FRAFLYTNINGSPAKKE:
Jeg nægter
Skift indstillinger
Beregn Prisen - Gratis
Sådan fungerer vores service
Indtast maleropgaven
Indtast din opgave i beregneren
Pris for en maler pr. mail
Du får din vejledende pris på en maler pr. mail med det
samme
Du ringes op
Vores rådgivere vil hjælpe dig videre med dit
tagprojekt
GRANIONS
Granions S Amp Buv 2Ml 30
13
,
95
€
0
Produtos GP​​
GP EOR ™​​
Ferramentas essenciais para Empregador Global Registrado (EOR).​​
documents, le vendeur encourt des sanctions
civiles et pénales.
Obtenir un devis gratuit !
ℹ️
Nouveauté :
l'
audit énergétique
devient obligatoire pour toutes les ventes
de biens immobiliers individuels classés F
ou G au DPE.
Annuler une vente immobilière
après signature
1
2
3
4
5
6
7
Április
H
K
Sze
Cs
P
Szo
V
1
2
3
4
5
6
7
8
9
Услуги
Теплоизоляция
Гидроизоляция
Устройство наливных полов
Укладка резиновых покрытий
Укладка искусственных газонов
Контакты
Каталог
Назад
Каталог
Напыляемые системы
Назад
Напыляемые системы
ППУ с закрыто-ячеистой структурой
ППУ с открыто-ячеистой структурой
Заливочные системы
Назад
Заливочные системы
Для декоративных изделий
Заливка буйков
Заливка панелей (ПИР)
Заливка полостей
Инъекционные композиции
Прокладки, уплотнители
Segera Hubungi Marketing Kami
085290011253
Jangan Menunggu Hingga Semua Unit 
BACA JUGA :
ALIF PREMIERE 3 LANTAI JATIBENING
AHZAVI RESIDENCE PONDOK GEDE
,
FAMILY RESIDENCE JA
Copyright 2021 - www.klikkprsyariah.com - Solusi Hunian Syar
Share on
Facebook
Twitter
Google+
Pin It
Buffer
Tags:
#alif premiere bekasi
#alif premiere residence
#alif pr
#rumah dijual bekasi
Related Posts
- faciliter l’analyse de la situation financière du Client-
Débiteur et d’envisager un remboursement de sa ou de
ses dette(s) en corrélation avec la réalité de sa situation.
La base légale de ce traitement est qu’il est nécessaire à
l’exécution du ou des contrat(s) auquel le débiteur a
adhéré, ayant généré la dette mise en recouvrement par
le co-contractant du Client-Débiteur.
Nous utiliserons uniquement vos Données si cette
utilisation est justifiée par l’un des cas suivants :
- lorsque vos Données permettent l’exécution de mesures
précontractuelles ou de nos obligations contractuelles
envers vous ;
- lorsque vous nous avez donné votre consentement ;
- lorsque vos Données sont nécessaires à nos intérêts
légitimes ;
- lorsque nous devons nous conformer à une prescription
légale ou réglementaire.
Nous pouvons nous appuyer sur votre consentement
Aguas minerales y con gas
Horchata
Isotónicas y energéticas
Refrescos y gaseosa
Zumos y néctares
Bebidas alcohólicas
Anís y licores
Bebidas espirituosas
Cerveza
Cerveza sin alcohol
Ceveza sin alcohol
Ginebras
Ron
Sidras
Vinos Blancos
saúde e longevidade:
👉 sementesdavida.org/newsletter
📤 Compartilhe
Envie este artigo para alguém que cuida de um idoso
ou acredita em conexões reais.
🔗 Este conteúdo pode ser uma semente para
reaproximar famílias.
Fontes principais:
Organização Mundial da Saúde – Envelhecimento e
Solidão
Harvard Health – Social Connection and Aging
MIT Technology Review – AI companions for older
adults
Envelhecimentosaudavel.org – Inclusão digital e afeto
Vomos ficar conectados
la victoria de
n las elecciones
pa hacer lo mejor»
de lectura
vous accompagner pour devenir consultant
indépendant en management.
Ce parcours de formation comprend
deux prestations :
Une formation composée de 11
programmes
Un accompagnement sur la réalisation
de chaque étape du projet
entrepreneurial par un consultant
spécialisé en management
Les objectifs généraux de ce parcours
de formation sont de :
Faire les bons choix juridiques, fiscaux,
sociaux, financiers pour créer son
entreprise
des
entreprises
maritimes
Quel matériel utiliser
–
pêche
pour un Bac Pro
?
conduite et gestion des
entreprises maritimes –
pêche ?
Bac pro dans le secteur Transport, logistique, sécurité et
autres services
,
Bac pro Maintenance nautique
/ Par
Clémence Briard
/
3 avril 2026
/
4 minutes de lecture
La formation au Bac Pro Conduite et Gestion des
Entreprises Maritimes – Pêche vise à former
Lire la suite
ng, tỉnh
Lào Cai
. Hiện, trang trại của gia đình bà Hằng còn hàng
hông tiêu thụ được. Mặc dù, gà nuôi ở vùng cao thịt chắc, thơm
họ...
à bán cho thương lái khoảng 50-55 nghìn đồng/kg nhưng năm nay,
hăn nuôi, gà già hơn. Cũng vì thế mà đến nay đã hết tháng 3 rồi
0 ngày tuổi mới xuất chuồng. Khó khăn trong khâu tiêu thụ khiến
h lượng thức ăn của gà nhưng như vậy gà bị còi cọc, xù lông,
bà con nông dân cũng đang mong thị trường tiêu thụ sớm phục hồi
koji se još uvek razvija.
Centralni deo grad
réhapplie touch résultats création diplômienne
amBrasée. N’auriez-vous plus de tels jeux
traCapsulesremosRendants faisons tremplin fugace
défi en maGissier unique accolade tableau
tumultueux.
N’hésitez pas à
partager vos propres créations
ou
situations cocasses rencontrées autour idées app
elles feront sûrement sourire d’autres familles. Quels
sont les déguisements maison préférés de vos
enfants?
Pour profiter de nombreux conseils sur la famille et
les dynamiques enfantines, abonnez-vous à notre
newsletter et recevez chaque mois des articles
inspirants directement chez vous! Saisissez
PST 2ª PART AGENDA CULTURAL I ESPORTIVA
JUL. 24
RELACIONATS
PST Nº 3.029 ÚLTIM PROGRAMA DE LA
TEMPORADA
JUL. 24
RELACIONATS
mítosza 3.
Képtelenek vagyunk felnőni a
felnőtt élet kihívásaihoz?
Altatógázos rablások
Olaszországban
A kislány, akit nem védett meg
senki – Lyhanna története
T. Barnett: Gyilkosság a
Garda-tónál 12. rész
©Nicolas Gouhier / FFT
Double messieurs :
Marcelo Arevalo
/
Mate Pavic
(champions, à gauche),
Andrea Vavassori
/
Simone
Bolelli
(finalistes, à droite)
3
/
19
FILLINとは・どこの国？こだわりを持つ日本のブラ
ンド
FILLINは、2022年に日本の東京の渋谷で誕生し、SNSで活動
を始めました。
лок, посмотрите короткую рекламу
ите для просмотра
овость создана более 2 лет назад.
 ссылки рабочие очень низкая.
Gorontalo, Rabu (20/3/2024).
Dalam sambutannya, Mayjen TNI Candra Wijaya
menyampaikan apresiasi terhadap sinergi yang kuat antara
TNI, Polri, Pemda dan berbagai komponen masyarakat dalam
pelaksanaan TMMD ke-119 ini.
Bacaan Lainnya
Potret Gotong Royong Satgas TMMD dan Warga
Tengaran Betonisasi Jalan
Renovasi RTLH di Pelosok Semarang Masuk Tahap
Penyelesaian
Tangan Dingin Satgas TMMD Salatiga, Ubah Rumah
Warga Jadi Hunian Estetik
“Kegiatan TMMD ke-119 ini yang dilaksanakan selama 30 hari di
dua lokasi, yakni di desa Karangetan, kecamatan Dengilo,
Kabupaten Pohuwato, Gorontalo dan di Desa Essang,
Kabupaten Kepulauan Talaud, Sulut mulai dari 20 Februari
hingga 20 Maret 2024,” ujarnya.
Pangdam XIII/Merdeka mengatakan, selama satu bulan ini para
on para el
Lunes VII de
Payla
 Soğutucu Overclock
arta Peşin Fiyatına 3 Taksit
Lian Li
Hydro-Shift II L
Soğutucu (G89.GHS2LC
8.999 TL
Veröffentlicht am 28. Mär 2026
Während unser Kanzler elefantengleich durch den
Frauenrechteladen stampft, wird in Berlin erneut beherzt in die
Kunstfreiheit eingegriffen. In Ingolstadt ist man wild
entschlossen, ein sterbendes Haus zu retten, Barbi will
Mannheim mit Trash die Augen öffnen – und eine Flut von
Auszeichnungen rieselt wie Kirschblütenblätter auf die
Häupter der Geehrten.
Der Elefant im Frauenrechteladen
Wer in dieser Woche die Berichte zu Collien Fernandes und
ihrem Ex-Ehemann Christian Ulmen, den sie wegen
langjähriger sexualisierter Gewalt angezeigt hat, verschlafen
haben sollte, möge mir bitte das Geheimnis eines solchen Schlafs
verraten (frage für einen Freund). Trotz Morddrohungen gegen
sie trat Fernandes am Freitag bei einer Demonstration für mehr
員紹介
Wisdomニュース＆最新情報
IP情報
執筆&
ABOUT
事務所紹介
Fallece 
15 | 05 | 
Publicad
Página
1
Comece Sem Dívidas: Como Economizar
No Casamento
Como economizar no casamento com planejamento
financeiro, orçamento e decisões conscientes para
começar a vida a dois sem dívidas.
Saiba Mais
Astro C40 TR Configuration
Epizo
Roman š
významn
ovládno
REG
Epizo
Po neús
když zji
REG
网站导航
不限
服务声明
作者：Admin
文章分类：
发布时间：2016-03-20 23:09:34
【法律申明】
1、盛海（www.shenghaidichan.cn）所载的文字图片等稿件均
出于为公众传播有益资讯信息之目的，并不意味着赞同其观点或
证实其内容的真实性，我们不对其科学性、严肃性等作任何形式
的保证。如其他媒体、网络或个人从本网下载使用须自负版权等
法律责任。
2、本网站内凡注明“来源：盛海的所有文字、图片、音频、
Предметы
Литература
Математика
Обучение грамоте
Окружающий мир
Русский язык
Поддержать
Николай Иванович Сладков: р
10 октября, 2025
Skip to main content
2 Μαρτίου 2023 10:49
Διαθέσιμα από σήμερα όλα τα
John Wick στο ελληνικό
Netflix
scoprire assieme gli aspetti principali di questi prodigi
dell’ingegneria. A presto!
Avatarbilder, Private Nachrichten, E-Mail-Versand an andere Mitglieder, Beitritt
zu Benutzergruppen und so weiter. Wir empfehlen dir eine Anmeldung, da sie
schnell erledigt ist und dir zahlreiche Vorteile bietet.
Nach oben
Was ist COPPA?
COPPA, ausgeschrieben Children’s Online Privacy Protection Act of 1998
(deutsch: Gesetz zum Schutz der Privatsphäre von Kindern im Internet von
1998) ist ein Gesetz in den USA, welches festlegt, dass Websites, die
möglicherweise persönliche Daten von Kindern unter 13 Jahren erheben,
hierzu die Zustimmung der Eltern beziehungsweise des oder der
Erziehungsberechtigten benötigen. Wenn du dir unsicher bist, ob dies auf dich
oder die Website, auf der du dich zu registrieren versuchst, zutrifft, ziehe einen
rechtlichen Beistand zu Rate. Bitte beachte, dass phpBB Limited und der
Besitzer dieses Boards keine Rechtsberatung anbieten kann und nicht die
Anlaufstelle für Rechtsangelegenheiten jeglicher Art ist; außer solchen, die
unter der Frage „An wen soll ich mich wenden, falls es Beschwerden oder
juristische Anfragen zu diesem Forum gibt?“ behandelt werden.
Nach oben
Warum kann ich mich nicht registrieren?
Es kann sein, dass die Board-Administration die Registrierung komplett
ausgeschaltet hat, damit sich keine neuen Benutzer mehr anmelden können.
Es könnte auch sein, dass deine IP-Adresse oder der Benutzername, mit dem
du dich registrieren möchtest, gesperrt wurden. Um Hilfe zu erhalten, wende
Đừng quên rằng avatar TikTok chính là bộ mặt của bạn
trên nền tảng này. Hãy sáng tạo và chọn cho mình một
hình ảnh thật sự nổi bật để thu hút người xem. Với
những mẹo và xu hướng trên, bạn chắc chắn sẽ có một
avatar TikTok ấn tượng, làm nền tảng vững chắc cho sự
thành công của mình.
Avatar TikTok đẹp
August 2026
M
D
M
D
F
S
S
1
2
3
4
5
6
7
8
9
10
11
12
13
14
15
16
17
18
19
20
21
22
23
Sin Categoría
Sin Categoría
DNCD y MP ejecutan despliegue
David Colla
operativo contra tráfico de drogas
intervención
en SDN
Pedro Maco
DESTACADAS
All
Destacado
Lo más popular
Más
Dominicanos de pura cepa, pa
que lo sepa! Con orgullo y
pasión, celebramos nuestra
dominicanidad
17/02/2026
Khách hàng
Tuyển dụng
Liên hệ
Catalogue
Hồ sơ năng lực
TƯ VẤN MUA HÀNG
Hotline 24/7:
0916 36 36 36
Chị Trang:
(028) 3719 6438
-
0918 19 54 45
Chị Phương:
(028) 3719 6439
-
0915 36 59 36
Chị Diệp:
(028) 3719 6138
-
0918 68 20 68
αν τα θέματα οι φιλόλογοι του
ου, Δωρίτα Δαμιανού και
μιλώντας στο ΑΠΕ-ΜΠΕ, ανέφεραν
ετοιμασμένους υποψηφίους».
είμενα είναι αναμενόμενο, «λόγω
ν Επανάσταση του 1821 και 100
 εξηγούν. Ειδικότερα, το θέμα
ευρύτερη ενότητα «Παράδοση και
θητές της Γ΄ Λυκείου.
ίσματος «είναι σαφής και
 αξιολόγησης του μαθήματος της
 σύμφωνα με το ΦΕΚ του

::::

_To do_:
All lines above from the one with "Kabupaten Kepulauan Talaud, Sulut" to the one with "Frauenrechteladen stampft, wird", inclusive, should be copied exactly, and no other lines.

_Answer to this task_:
Kabupaten Kepulauan Talaud, Sulut mulai dari 20 Februari
hingga 20 Maret 2024,” ujarnya.
Pangdam XIII/Merdeka mengatakan, selama satu bulan ini para
on para el
Lunes VII de
Payla
 Soğutucu Overclock
arta Peşin Fiyatına 3 Taksit
Lian Li
Hydro-Shift II L
Soğutucu (G89.GHS2LC
8.999 TL
Veröffentlicht am 28. Mär 2026
Während unser Kanzler elefantengleich durch den
Frauenrechteladen stampft, wird in Berlin erneut beherzt in die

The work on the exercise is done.